## Text excerpt
----

The Swedish Patent Act (1967:837) allows individuals to apply to the Swedish Patent and Market courts for the granting of compulsory licences under several different scenarios, of which the following two could be of interest in the current pandemic.
First, there is the possibility for courts to grant a compulsory licence due to public interest of exceptional importance in line with Section 47 of the Patents Act. What constitutes such public interest must be assessed based on all facts pertaining to each case and it remains to be seen whether the current COVID-19 situation would qualify.
Second, compulsory licences may be granted for dependent inventions according to Section 46 of the Patent Act. These concern patent-protected inventions that presuppose the use of a product or process protected by another patent. These compulsory licences require that the dependent invention provide a substantial benefit over the other patent-protected invention and the holder of the licensed patent will in turn be entitled to a compulsory cross-licence to exploit the other invention, all on reasonable terms and conditions.
Both of the above-mentioned compulsory licences are also subject to further requirements, such as: (a) that the licence applicant proves that he or she has, unsuccessfully, contacted the patent holder to obtain a contractual licence on reasonable terms; and (b) that the licence applicant has the capability to exploit the licence and to do so in an acceptable manner.
In the event of the Swedish Patent and Market Court granting a compulsory licence application, it is also up to the court to define the terms and the extent of the licence, including applicable fees and remuneration. The Swedish Patents Act stipulates that compulsory licences are to be issued on commercially reasonable terms and that remuneration should be set at a level compensating the patent holder for losses incurred due to the compulsory licence. The decision may be appealed at the Patent and Market Court of Appeal. When a substantial change in circumstances so requires, a licence may be revoked or new conditions established.

----

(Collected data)
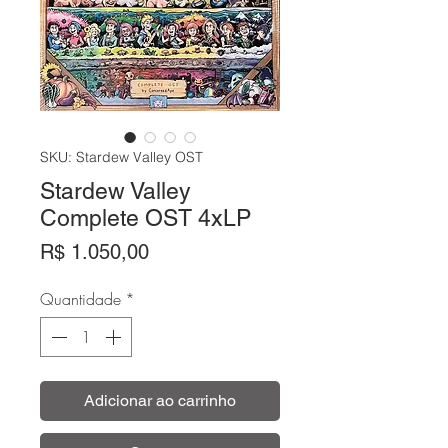
SKU: Stardew Valley OST
Stardew Valley
Complete OST 4xLP
Preço
R$ 1.050,00
Quantidade
*
Adicionar ao carrinho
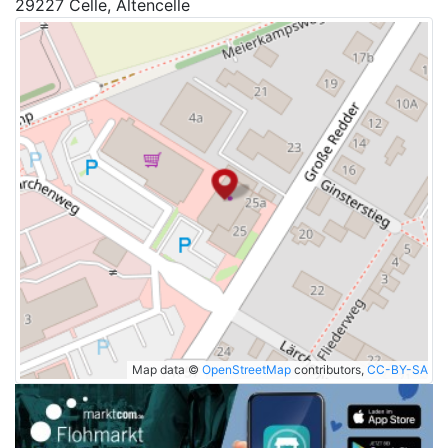
29227 Celle, Altencelle
Map data ©
OpenStreetMap
contributors,
CC-BY-SA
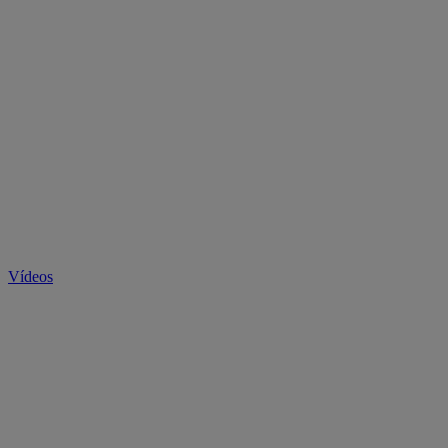
Vídeos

----

## Directions
(A) In the text on Swedish compulsory licences, which court hears an appeal of a decision on a compulsory licence?
(B) Pick up the text on Swedish compulsory licences after its final sentence and keep writing.
You won't need the lines to do any of this.

## Answers to this exercise
(A) The Patent and Market Court of Appeal.

(B)
As is evident, the hurdles for acquiring a compulsory licence are many and, to the best of our knowledge, no compulsory licence has ever been granted in Sweden. Even if a compulsory licence were granted for a medicinal product, there are further EU aspects regarding regulatory market protection periods that also need to be taken into account. According to Article 10 of Directive 2001/83 on medicinal products for human use, no generic versions of a novel medicinal product may be placed on the market for ten years from the first marketing authorisation. The period of market protection from generic competition may also be prolonged with reference to, for example, new indications. In practice, no generic versions may enter the market during the period of market protection. As of now, there are no applicable exceptions to this regime and there is a risk that regulatory market protection could hinder the launch of a generic drug made under a compulsory licence.
In conclusion, the COVID-19 pandemic has put the issues of compulsory licensing and requisitioning of medicinal products and medical devices back on the table. However, in practice, most initiatives have been either voluntarily introduced or limited to specific measures on redistribution and it is unclear to what extent these may affect private life sciences industry operators. With one exception, the furthest advanced initiatives on compulsory licences are only at an anticipatory stage and it remains to be seen whether any actual cases will materialise. In Sweden, while temporary laws allowing for redistribution of products are already in place, no compulsory licences have been subject to applications or public discussion at the time of writing.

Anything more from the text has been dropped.